ЗАДАНИЕ A.
Выпишите из приведенных ниже строк все, в которых есть слово «foam».
━━ ТЕКСТ ДЛЯ ЧТЕНИЯ
Как живут солдаты в зоне АТО и почему офицеры не водят свои группы утвержденными маршрутами - репортаж
«Знакомьтесь — это наши сепары».
Довольно неожиданно услышать эти слова, адресованные украинским офицерам, которые воюют в составе украинской же армии.
Я уточняю: «Были в ополчении, а потом поняли свою ошибку?» «Да, нет», — смеются они – Мы из Луганска просто, а сейчас защищаем свою землю от нечисти».
Веселым офицерам с виду около 30-ти, они — опытные военные, до начала АТО служили в украинской армии по контракту.
Разговор происходит в большом лагере украинской армии в Луганской области. Сюда корреспондент Hubs приехал вместе с группой волонтеров «Народный тыл». Мы привезли продукты, воду, прицелы, одежду и … пару берцев-ботинок на осень, которые надо протестировать в полевых условиях. Этот лагерь — место дислокации четырех воинских подразделений, среди них — армейский спецназ, где служат те самые «сепаратисты».
Фотографироваться парни наотрез отказываются, даже для того, чтобы развеять миф о трусливых луганских мужчинах, которые предпочитают отсиживаться, пока другие проливают кровь за Донбасс. «Наши земляки уже объявили на нас охоту».
Мы приехали в лагерь к обеду, на улице уже было около сорока градусов жары. В грузовую машину садятся ребята, слишком тепло одетые для такой погоды: форма с длинными рукавами, перчатки, бронежилеты, каски, наколенники. Это группа, которая едет на задание. За пуленепробиваемыми очками выражения их лиц разглядеть практически невозможно.
Когда себе рою окоп, сам не знаю – могила это будет или окоп все-таки tweet
Я общаюсь с простецкого вида сержантом, который просит, чтобы в тексте я его называла Степаном, в честь идеолога украинского национализма Бандеры. Интересуюсь: страшно ли еще бойцам или они уже привыкли к условиям? «Не,не страшно. Первые четыре дня было страшно, а теперь уже нет», — рассказывает он. И тут же себе противоречит. «Когда себе рою окоп, сам не знаю – могила это будет или окоп все-таки», — объясняет сержант. Он показывает фото в телефоне: горизонтально вырытая яма в человеческий рост, а в ней — человек.
Через минуту он уже заливается смехом: «Мы часто говорим, что погода солнечная, идет град».
━━━━
━━ ИСХОДНЫЕ СТРОКИ
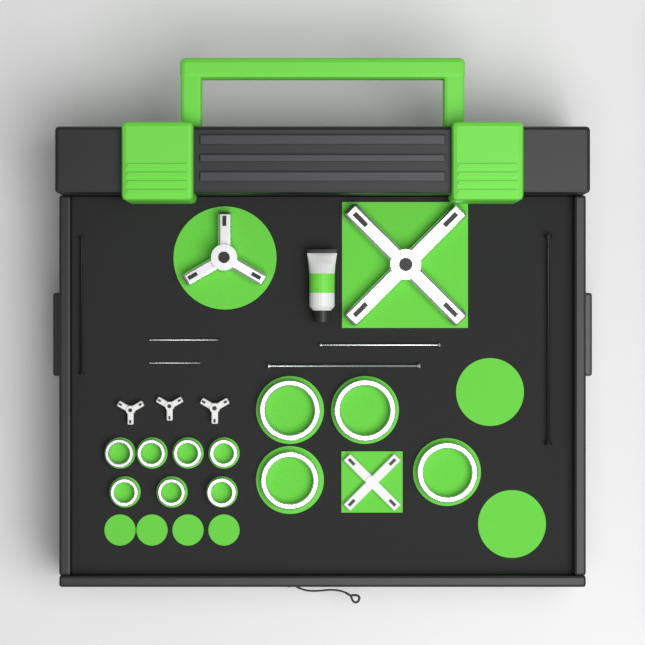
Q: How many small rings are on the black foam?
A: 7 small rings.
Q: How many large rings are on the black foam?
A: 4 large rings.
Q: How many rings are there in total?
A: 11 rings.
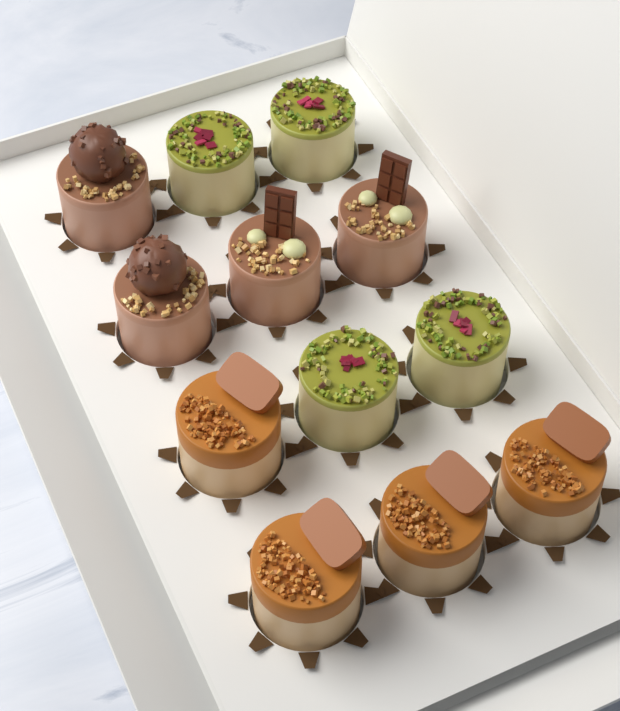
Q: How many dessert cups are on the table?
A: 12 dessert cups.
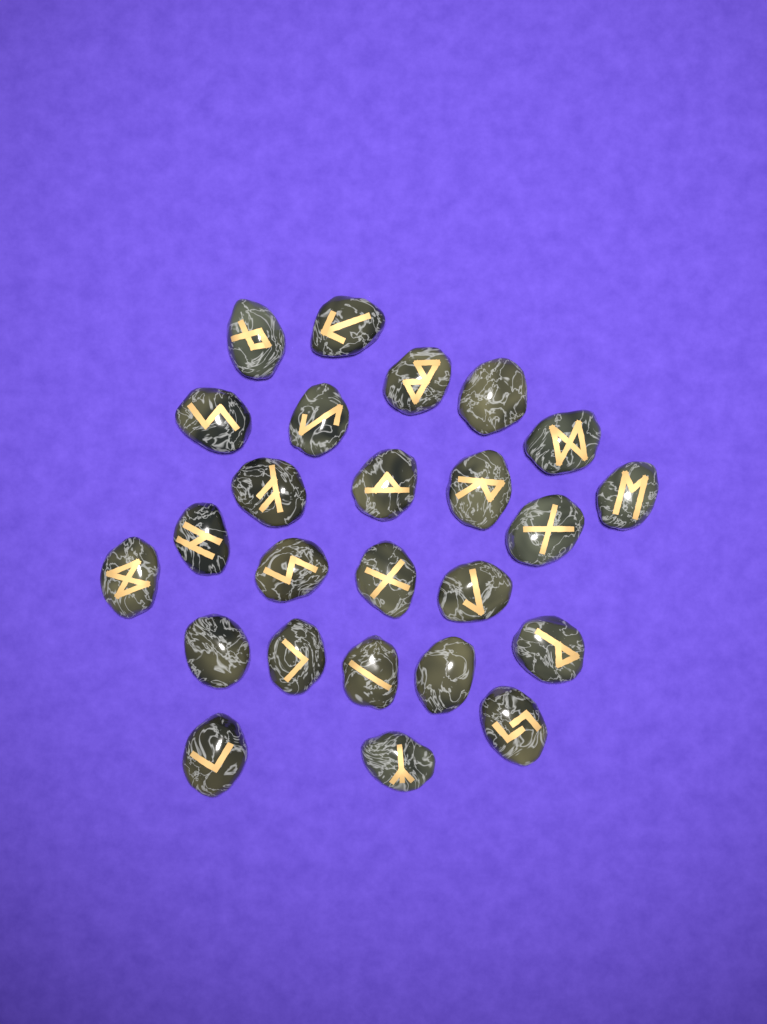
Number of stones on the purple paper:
━━━━
ЗАДАНИЕ B.
Продолжите репортаж о солдатах в зоне АТО с того места, где он заканчивается выше.

ОТВЕТ A.
Q: How many small rings are on the black foam?
Q: How many large rings are on the black foam?

ОТВЕТ B.
Степан — с Западной Украины, в родном городе у него остался сын, который в этом году должен пойти в первый класс. Рассказывает, что служит уже четыре месяца, за это время ни разу не был в отпуске. «Мне надо всего дней десять — отправить ребенка в первый класс, помочь жене, чем смогу. И снова сюда», — говорит сержант. «Тут реально все мои. Ну, если я буду дома, а они позвонят: так и так, в засаду попали, представляешь, каково мне на душе будет?»
Степан мог бы давно уехать по состоянию здоровья, рассказывает паренек неславянской внешности — его сослуживец. В одном из боев сержанта контузило — отказался возвращаться, чтобы не бросать «своих».
Меня приводят в большую палатку, где живет группа Степана. У входа в нее стоит трофей — гильза от танкового снаряда величиной с полметра, которую находчивые военные переделали в пепельницу. «Вот такими по нам и стреляют». В военном лагере много других свидетельств войны: например, каска с десятком пулевых осколочных отверстий — такие выдавали, когда ребята уходили на фронт.
Быт у солдат простой: с одной стороны — пять кроватей, с другой — стол, склад сухих пайков и «оружейный уголок». Гранатометы собраны в одном месте, у каждого свое имя, почти у всех нецензурное. Тут же детские рисунки. Один из ребят показывает работу своего сына – подсолнухи, украинская армия, а в небе Бог. «Все, как в жизни», — вздыхает.
«Говорят, Порошенко указ выдал о ротации и нас скоро отправят домой. Слышали?», — устало спрашивает один из солдат, который минуту назад по телефону пытался выяснить, когда ему смогут предоставить отпуск. Я ничего о таком не знаю, но все же киваю в ответ.
Главная тема разговоров с журналистами: предательство и непорядочность командования. Сложно понять, где в этих историях правда, а где — мифы, которые рассказывают друг другу солдаты. Но не верить в истории, рассказанные чудом выжившим, просто не получается. Вот один из рассказов.
«Нам дают команду: вы должны пройти там-то и там-то. Допустим, по прямой 47 километров. А мы идем круг и проходим 210. А на утвержденной дороге — засада, потому что слили. Слили свои же».
Или история 21-летнего артиллериста, которую мы публиковали на прошлой неделе. «У нас был бой однажды. Стреляли сильно. Нас сдали тогда. Полковник и подполковник из одной украинской бригады. Снаряд упал, а они передают сепаратистам: «плюс один» или «минус один», вправо или влево. Это хлопцы из этой бригады сказали. Одного предателя поймали. $125 000 при нем было, а второго так и не нашли».
Несколько дней назад Павел Данильчук, который служит в добровольческом батальоне «Азов» , написал в Facebook похожую историю. По его словам, командование настойчиво посылало солдат брать укрепленный неприятелем населенный пункт. «С утра передовая группа попала в засаду, — рассказывает Данильчук, — Наш утвержденный маршрут обстреляли достаточно точно градами и ураганами». Сам автор под обстрел не попал. «Мы задержались из-за двух поломок и поворота не туда».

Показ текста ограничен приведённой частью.